> Work task
Copy the records below exactly, but leave out any picture they contain.

⁂

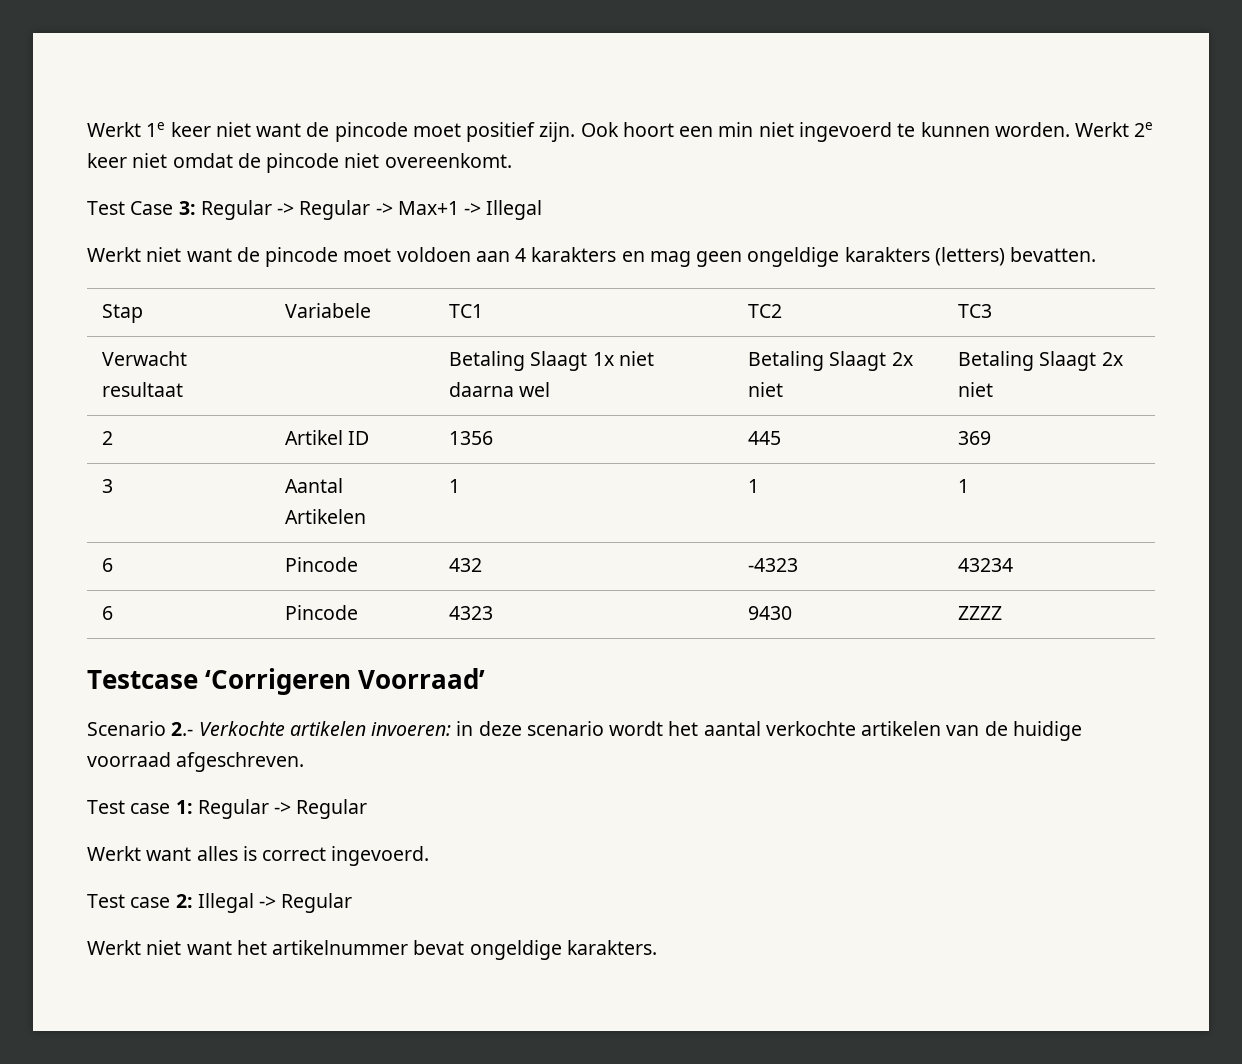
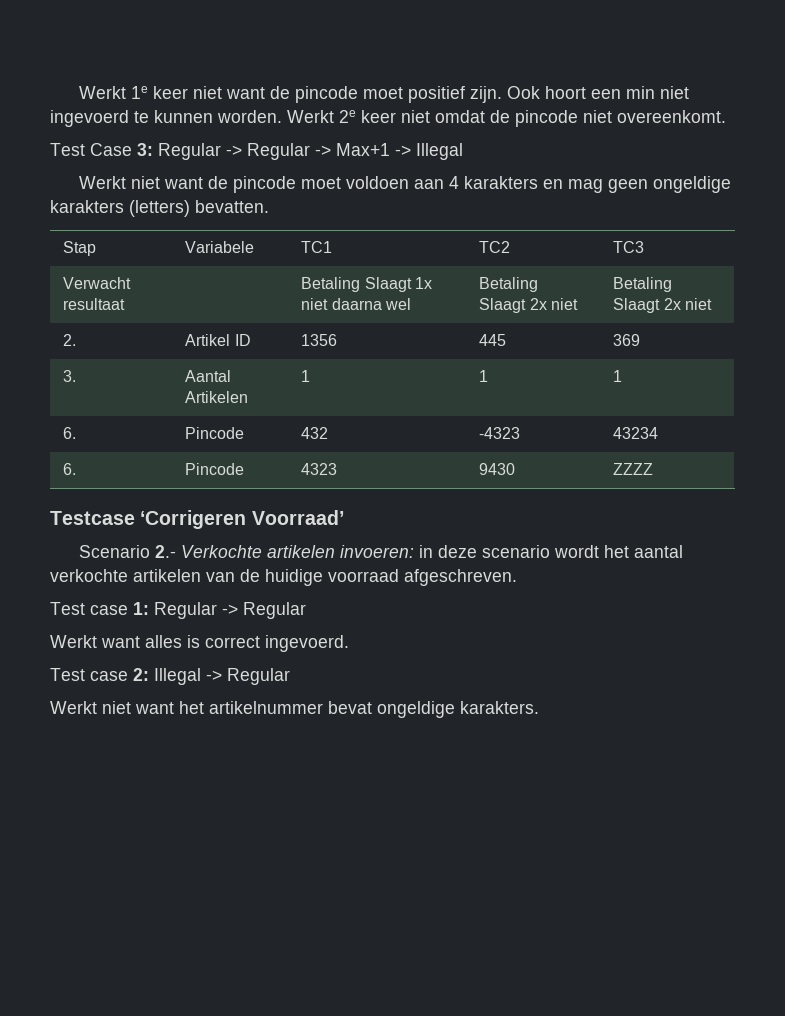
[102,431,114,445] 2 -> [63,334,77,346] 2.
[102,479,114,493] 3 -> [63,370,77,382] 3.
[102,558,114,572] 6 -> [63,427,77,439] 6.
[102,606,114,620] 6 -> [63,463,77,475] 6.

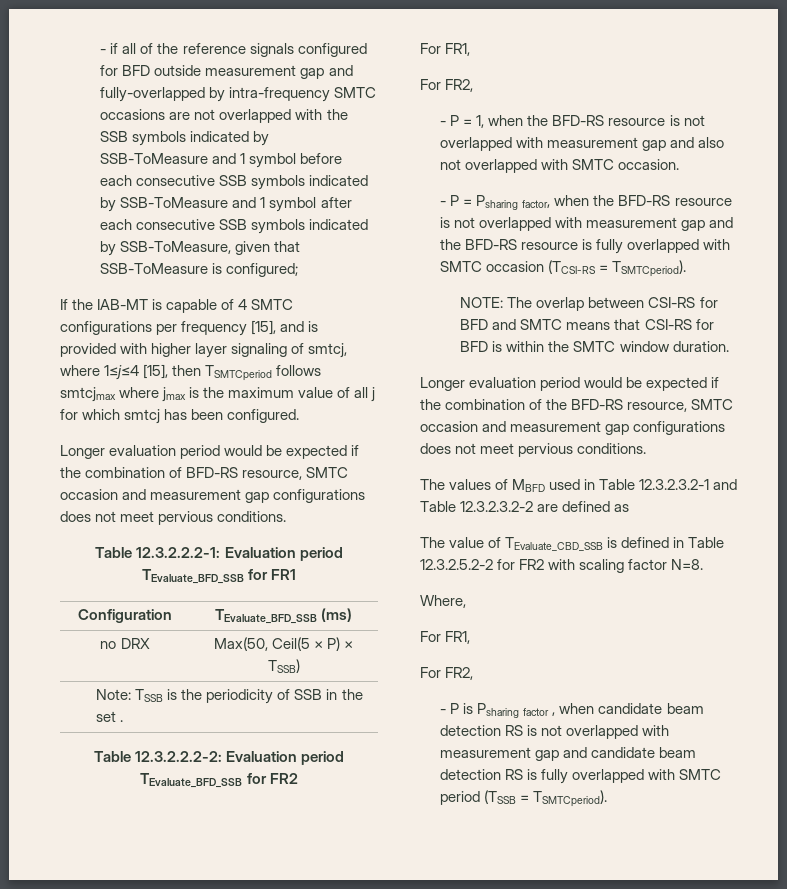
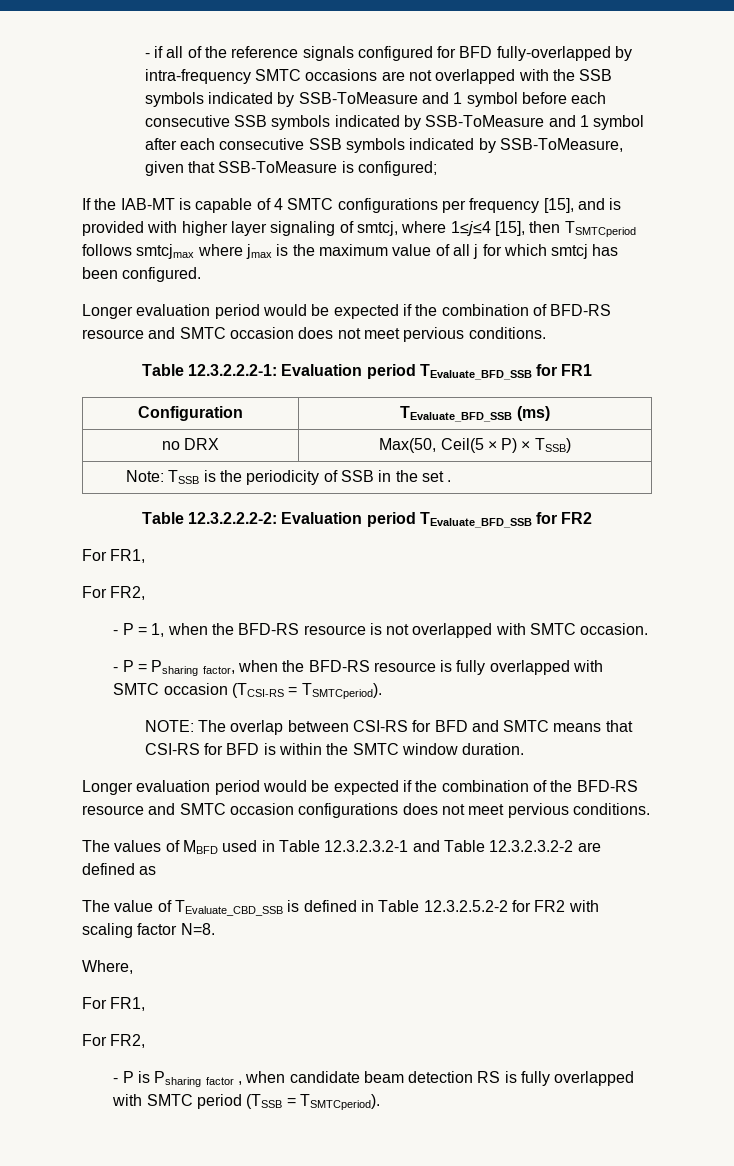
[154,65,353,79] outside measurement gap and -> (493, 52) none
[242,467,349,480] [60,489,366,503] resource, SMTC occasion and measurement gap configurations -> [82,327,294,339] resource and SMTC occasion
[547,137,725,151] [440,159,569,173] measurement gap and also not overlapped with -> (526, 629) none
[454,217,734,231] [440,239,593,250] not overlapped with measurement gap and the BFD-RS resource is -> (453, 666) none
[627,399,734,412] [420,421,630,435] resource, SMTC occasion and measurement gap -> [82,803,294,815] resource and SMTC occasion
[541,725,670,739] [440,747,697,761] [440,769,538,780] not overlapped with measurement gap and candidate beam detection RS is -> (517, 1077) none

⁂

> Solution for this task
[102,431,114,445] 2 -> [63,334,77,346] 2.
[102,479,114,493] 3 -> [63,370,77,382] 3.
[102,558,114,572] 6 -> [63,427,77,439] 6.
[102,606,114,620] 6 -> [63,463,77,475] 6.

[154,65,353,79] outside measurement gap and -> (493, 52) none
[242,467,349,480] [60,489,366,503] resource, SMTC occasion and measurement gap configurations -> [82,327,294,339] resource and SMTC occasion
[547,137,725,151] [440,159,569,173] measurement gap and also not overlapped with -> (526, 629) none
[454,217,734,231] [440,239,593,250] not overlapped with measurement gap and the BFD-RS resource is -> (453, 666) none
[627,399,734,412] [420,421,630,435] resource, SMTC occasion and measurement gap -> [82,803,294,815] resource and SMTC occasion
[541,725,670,739] [440,747,697,761] [440,769,538,780] not overlapped with measurement gap and candidate beam detection RS is -> (517, 1077) none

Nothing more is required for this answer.